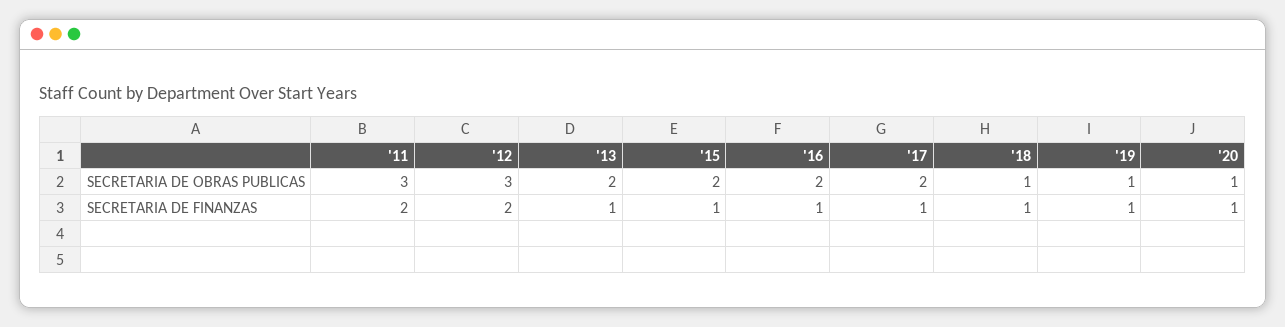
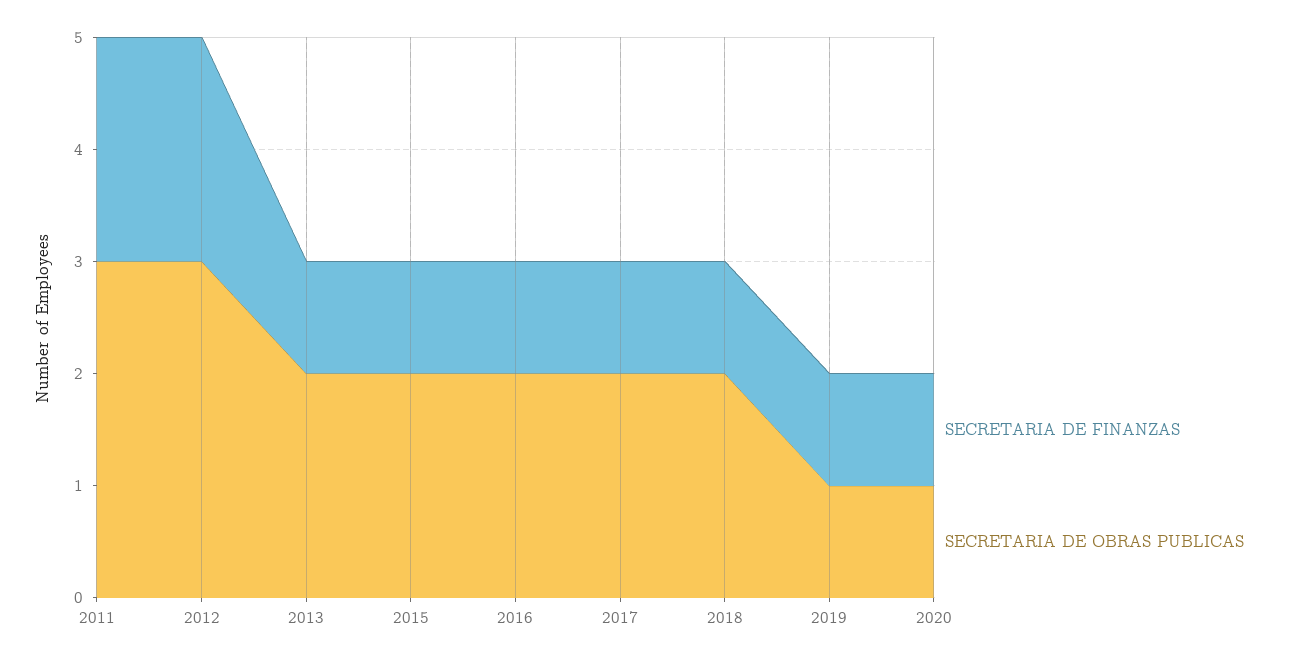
  {
    "SECRETARIA DE OBRAS PUBLICAS": {
      "'11": 3,
      "'12": 3,
      "'13": 2,
      "'15": 2,
      "'16": 2,
      "'17": 2,
-     "'18": 1,
+     "'18": 2,
      "'19": 1,
      "'20": 1
    },
    "SECRETARIA DE FINANZAS": {
      "'11": 2,
      "'12": 2,
      "'13": 1,
      "'15": 1,
      "'16": 1,
      "'17": 1,
      "'18": 1,
      "'19": 1,
      "'20": 1
    }
  }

INSTRUCTIONS FOR THE TASK
Say, as a bare number, how many lines in the entries above include the string "SECRETARIA".

REPLY TO THE EXERCISE
2